After axial coding finishes, share the Phoenix UI link with the user. The link points to the project's traces table filtered by the coding_session_id annotation — annotations['coding_session_id'].label == '<coding-annotation-id>'. The UI route /projects/:projectId expects an encoded GraphQL node ID, not a project name — resolve it via px project get:

project_id=$(px project get "$PHOENIX_PROJECT" --format raw --no-progress | jq -r '.id')
encoded=$(python3 -c 'import urllib.parse, sys; print(urllib.parse.quote(sys.argv[1]))' \
  "annotations['coding_session_id'].label == '$CODING_ANNOTATION_IDENTIFIER'")
echo "Phoenix UI: $PHOENIX_HOST/projects/$project_id/traces?filterCondition=$encoded"
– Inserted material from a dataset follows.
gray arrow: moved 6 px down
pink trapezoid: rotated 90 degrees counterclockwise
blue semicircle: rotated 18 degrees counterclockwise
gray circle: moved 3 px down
If the user wants to discard everything this run produced (open-coding notes, axial-coding labels, and coding_session_id annotations on the server, plus the local sidecars), three identifier-bound deletes handle the server side and one rm handles the local sidecars. Confirm before running — destructive. Each px <entity>-annotations delete call requires --all to authorize the unbounded sweep; --identifier only narrows. Set PHOENIX_CLI_DANGEROUSLY_ENABLE_DELETES=true first if not already exported:

for kind in trace span session; do
  px "$kind-annotations" delete \
    --identifier "$CODING_ANNOTATION_IDENTIFIER" \
    --all -y \
    --format raw --no-progress
done
rm -f "$NOTES_SIDECAR" "$AXIAL_SIDECAR"

Each px <entity>-annotations delete call removes notes, axial-coding labels, and coding_session_id annotations together because they share the underlying annotation table; the rm clears the local sidecars.

Agent Failure Taxonomy

agent_failures:
  planning: [wrong_plan, incomplete_plan]
  tool_selection: [wrong_tool, missed_tool, unnecessary_call]
  tool_execution: [wrong_parameters, type_error]
  state_management: [lost_context, stuck_in_loop]
  error_recovery: [no_fallback, wrong_fallback]
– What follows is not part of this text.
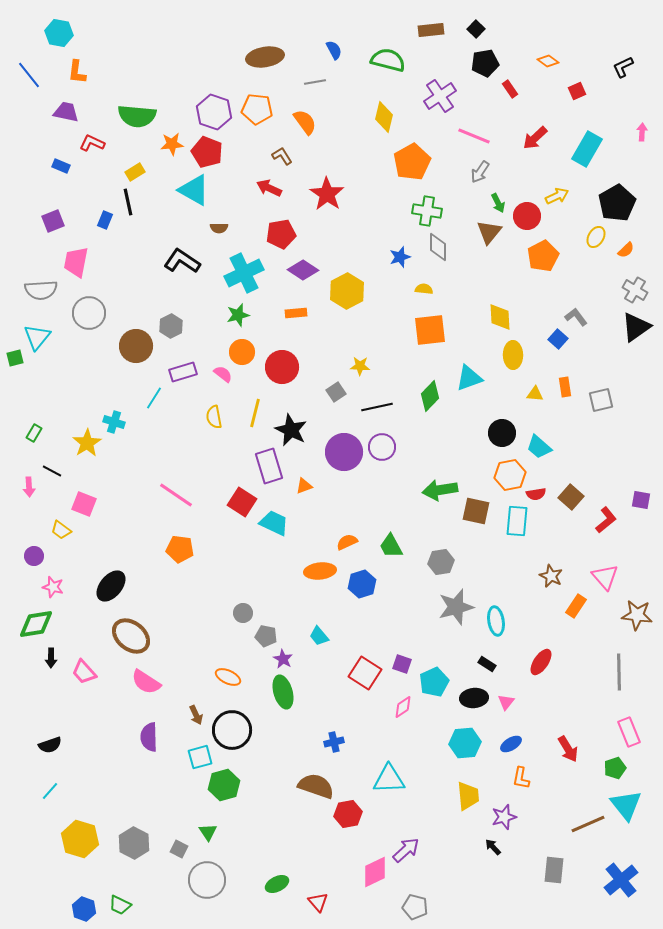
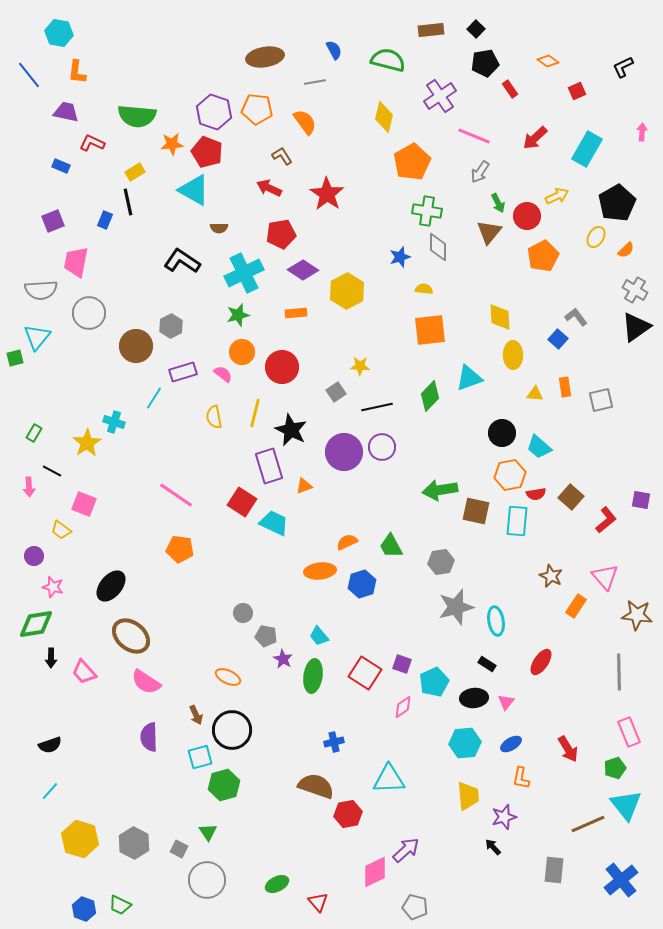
green ellipse at (283, 692): moved 30 px right, 16 px up; rotated 24 degrees clockwise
Transition Matrix — jq sketch

To find where failures occur between agent states, identify the last non-error span before each first-error span within a trace. Note: OTel leaves most spans at status_code == "UNSET" and only sets "OK" when code explicitly does so — match != "ERROR" rather than == "OK" so the matrix works on typical OTel data.
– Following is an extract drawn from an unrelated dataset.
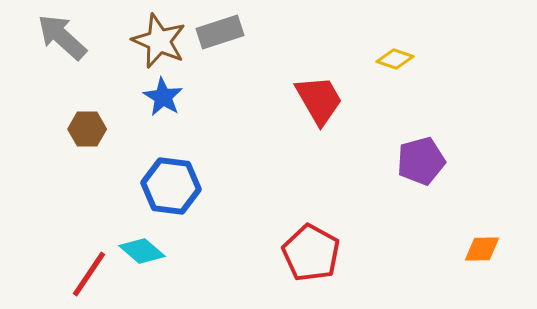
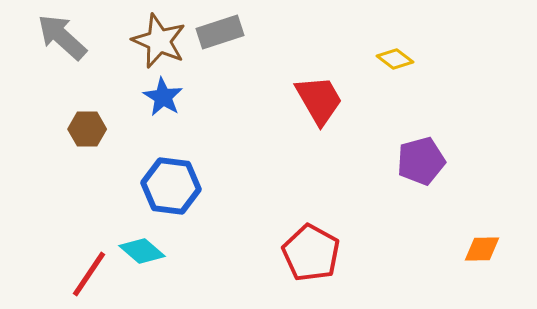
yellow diamond: rotated 18 degrees clockwise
px span list --format raw --no-progress | jq '
  group_by(.context.trace_id)
  | map(
      sort_by(.start_time)
      | { trace_id: .[0].context.trace_id,
          last_non_error: map(select(.status_code != "ERROR")) | last | .name,
          first_err:      map(select(.status_code == "ERROR")) | first | .name }
    )
  | [ .[] | select(.first_err != null) ]
  | group_by([.last_non_error, .first_err])
  | map({ transition: "\(.[0].last_non_error) → \(.[0].first_err)", count: length })
  | sort_by(-.count)
'

Use the output to tally which state-to-state transitions are most failure-prone and add them to your taxonomy.

What Makes a Good Category

A useful category is:

  • Named for the cause, not the symptom ("wrong_tool_selected", not "bad_output")
  • Tied to a fix — if you can't name a remediation, the category is too vague
  • Grounded in data — emerged from actual note text, not assumed upfront

Principles

  • One coding annotation identifier per run — every annotate call and every sidecar line carries $CODING_ANNOTATION_IDENTIFIER, the same value open coding used; never mint a new id mid-run.
  • Pass --identifier explicitly — every px call gets --identifier "$CODING_ANNOTATION_IDENTIFIER"; do not rely on inherited env vars.
  • Sidecar reads, server writes — Gather and Quantify read $NOTES_SIDECAR and $AXIAL_SIDECAR locally; Record writes to the server and updates the sidecar. If an entity appears more than once, the newest ts wins.
  • MECE — Each failure fits ONE category.
  • Actionable — Categories suggest fixes.
  • Bottom-up — Let categories emerge from data.
  • UI-filter annotation always paired — never write axial_coding_category without writing the matching coding_session_id annotation; the UI link depends on it.